Once again I have misjudged the distance, and we waste valuable drinking time walking to Sedgley. It’s only around three miles, but in the sunshine in our hungover state it feels like ten. I don’t recommend it; the walk is neither pleasant nor useful.

On the way we unexpectedly pass the Holdens brewery, but don’t have time to stop, because it’s Sunday and afternoon closing is still sacrosanct here. We are in danger of not reaching the Beacon in time at all. But we get there, and at eighteen minutes to three are standing on the other side of the road. Walking for miles in the scorching sun has a slight tendency to make you thirsty: five minutes later I am queueing at the serving hatch for my second pint. The beer that slides down so fast is Amber; despite the name it is golden in colour. Thanks to the Amber taking the edge off our perishing thirsts, and to the generous drinking-up time the pub allows, we are able to treat the following pint of Ruby Mild with the respect it deserves.

Sarah Hughes Ruby Mild in its natural habitat

The magically restorative power of the Mild means that after just the 45 precious minutes in the pub we are relaxed and refreshed again and able to jump on the convenient next bus to Wolverhampton for the train home.

I was expecting to be disappointed in this trip and have my romantic illusions destroyed. Instead I found a real living beer culture, both surprising and endearing. OK, central Dudley is a bit run-down, but the pubs are magical and the beer is even better. I can’t wait to go back.


  1. Great report, with a great title!
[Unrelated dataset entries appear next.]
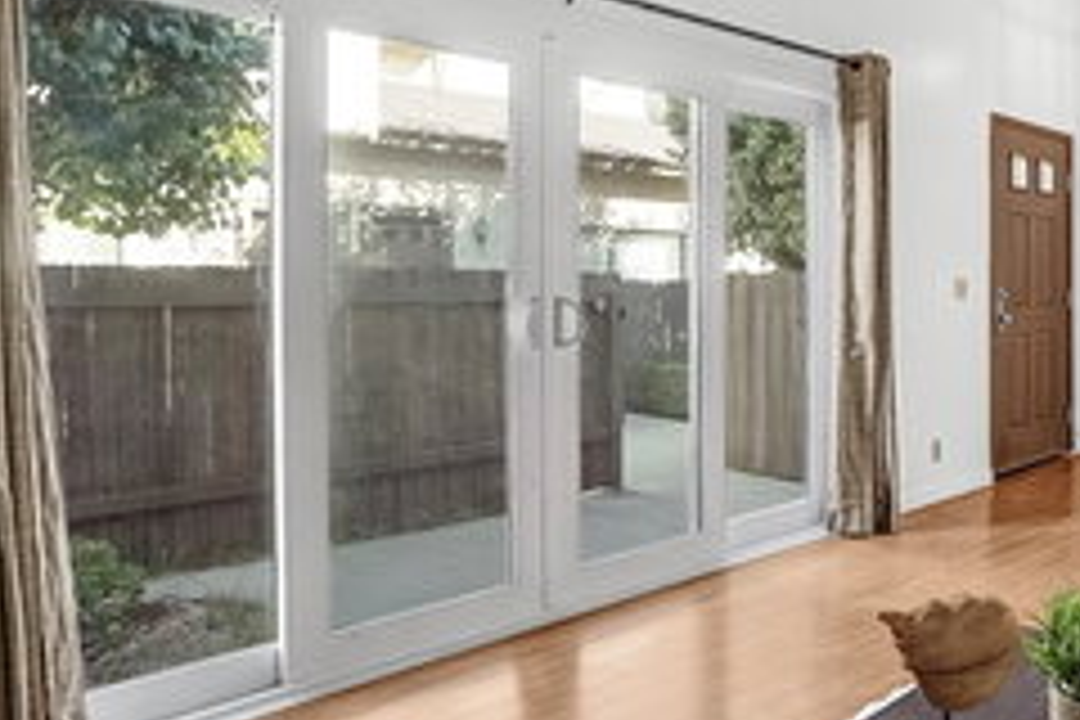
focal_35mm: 30
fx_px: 900
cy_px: 288
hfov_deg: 53.1
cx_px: 999
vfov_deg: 43.4
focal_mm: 10
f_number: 5
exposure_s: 1/100
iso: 1000
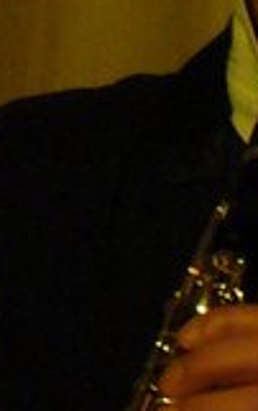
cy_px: 424
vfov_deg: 2.2
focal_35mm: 972
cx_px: 230
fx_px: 10906
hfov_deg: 1.4
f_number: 4
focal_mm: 22
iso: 200
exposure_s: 1/8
For once an English writers decides to focus on his country's old school or at least an unspoiled part of it, and do the results show! English beer made properly in the old way(s) is the best anywhere! Well done. Do it now for the long-established breweries in Manchester and Stockport (some of which probably make new-style beers now and that's okay but focus on the old school).

    P.S. I wonder if Batham's and the others use sugar. Too much and you lose the malt taste which is the soul of all beer. All you need is 100% pale malt (English or from mixed barleys), fine English-grown hops and lots of them, and skill in brewing.


  2. Rob - glad you liked Batham's bitter! I think it's wonderful, although (because?) it's not really like any other beer.

    Gary - Batham's use sugar. So do the Trappist breweries, and that's not an analogy I use lightly.

  3. Phil, I said "too much…".

    Also, the Trappist beers are much stronger on average than English bitters.


    1. You also said "All you need is 100% pale malt"!

      Here's Pete Brown on Batham's.

    2. Interesting what he says about invert since sugar's vocation in the fermentation is to be converted into alcohol and CO2. Maybe he is referring to how sugar is added for priming?

      I was saying not too much sugar can't hurt a beer but the best ones don't need it (except for some strong beers I guess although many strong American beers are still all-malt).


  4. Fantastic! I looked into going there myself a while back but never got round to it. I gues it's time to revive my plans...

  5. Ah Robbie...almost brought a tear to my eye! A really great piece about some of the UK's best littlle bits of beer & pub culture. Cheers!

  6. Having been to some of these pubs as well as to Franconia, the comparison between the two is spot on.

  7. Great post, Robbie. As ever, the best beer writing leaves you thirsty...

  8. Speaking of Franconia. It was in Franconia two years ago that I had the pleasure of doing a beer hike with a gentleman from England and he told me with reverence that when I next visit England that I should make Black Country a priority. Possibly next year.